When it comes to improving the security of websites among the many problems is that the public doesn’t have a good understanding of how much risk various security issues pose. That leads to among other things, people believing that websites must have been hacked due to software on a website that contained a known vulnerability despite no evidence to support that and it being very unlikely that the vulnerability would be exploited, much less that it could have lead to the website being hacked. Unfortunately we often find those involved in security are the ones overstating the risk posed by vulnerabilities.
On Monday we detailed a vulnerability that had been fixed in the plugin Metronet Tag Manager, where the changelog entry for the version it was fixed in was “Fixed serious security issue. Please Update.” A possible explanation why it was labeled as such despite not being anywhere near a “serious” issue came yesterday, as on Tuesday the finder of the vulnerability, dxw, released a report on the vulnerability with the title “CSRF in Metronet Tag Manager allows anybody to do almost anything an admin can”. The third sentence of the description seems to explain that claim:
That all makes it sounds like it would be likely to be used to hack websites, but in reality there is about zero chance that the vulnerability would be exploited average website at this time. The chances of exploitation of that type of vulnerability could change at some point and it could be of more interest in a targeted attack, but it isn’t something of major concern for the average website at this time. The reason for that isn’t all that complicated and it also explains why that title is so misleading.

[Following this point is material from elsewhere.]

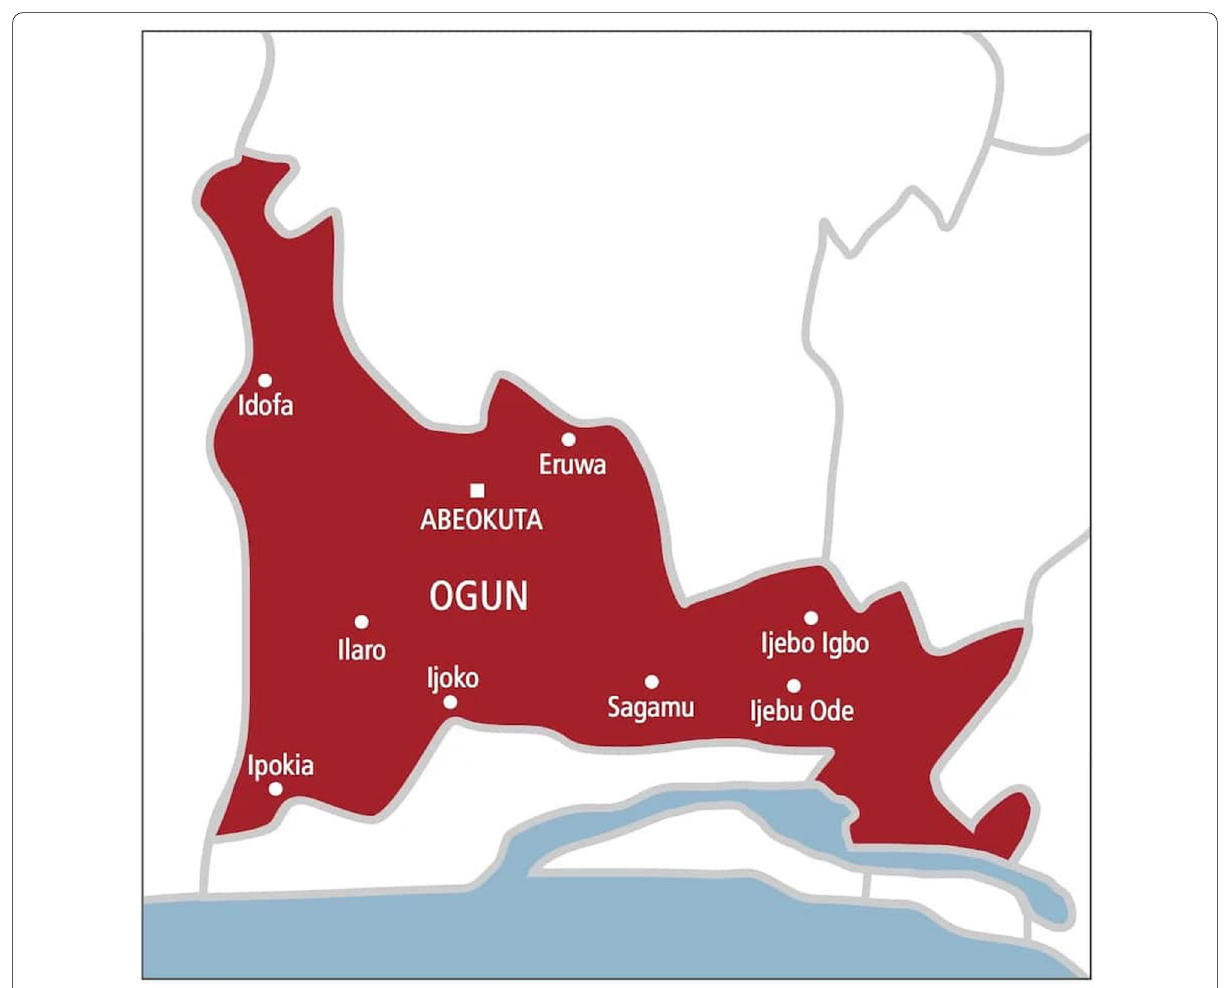
Fig. 1 Geographical location of Ogun state,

With a cross-site request forgery (CSRF) vulnerability an attacker could cause someone else to take an action they didn’t intend to take. In this case, for the vulnerability to be exploited, an attacker would need to get someone logged in as Administrator user on a WordPress installation to access a page the attacker controls. That is something that we don’t see hackers trying to do against the average website whether with this type of vulnerability or others that rely on that same type of action. Nowhere in their report did dxw mention the need to be logged in at all to exploit this, much less as an Administrator to have been able to exploit this, despite that clearly being a requirement.

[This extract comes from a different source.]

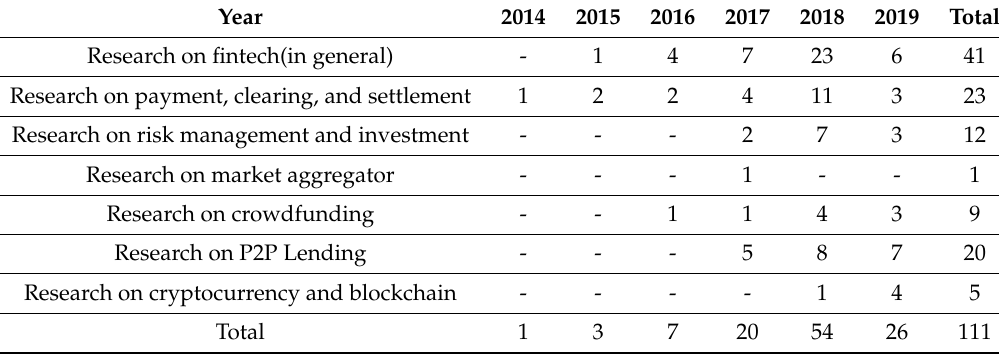
Table 1. Literature review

What makes dxw claim more problematic to us is that to us saying anybody can do something would imply that anyone could take the action, whereas you would need to get one of a limited amount of people to take an action. This isn’t one time claim, for example with another recent CSRF vulnerability they titled their report “CSRF in WP User Groups allows anybody to modify user groups and types”.
In looking at another of their recent discovered vulnerabilities to add it to our data set we found another overstated claim. The title for a report on that vulnerability is “WP ULike allows anybody to delete any row in any WordPress table”. One of the claims made in it is:
The plugin contains a wp_ajax action which allows any authenticated user (it doesn’t check permissions) to delete any row of almost any table in the database (the table must begin with
Another is this (emphasis ours):
In a real attack, the form could be made to auto-submit on page load, and submit the form multiple times with different table and id values meaning that a single user falling for a phish could wipe the whole database.
The line of code that handles the deletion referred to in those statements is this:
$wpdb->delete( $wpdb->prefix.$table ,array( 'id' => $id ));
The critical part of that is “array( ‘id’ => $id )” as that defines what gets deleted from the table. That will delete a row from table where the “id” columns value is the value specified by $id, which comes from user input. If a table doesn’t contain an “id” column then nothing can be deleted. While two important WordPress tables, posts and users, have an “ID” column, which unless case sensitivity is in place their entries can be deleted, the others do not, so this could not be used to “wipe the whole database”.
dxw is at least aware of the column limitation as the last steps of their proof of concept states:
The value of id or table can be changed allowing deleting any row in any table with the WordPress prefix at the start of its name, and having an id column
So either they didn’t fully checks things over before making a sensational claim or they knew better and included that claim anyway.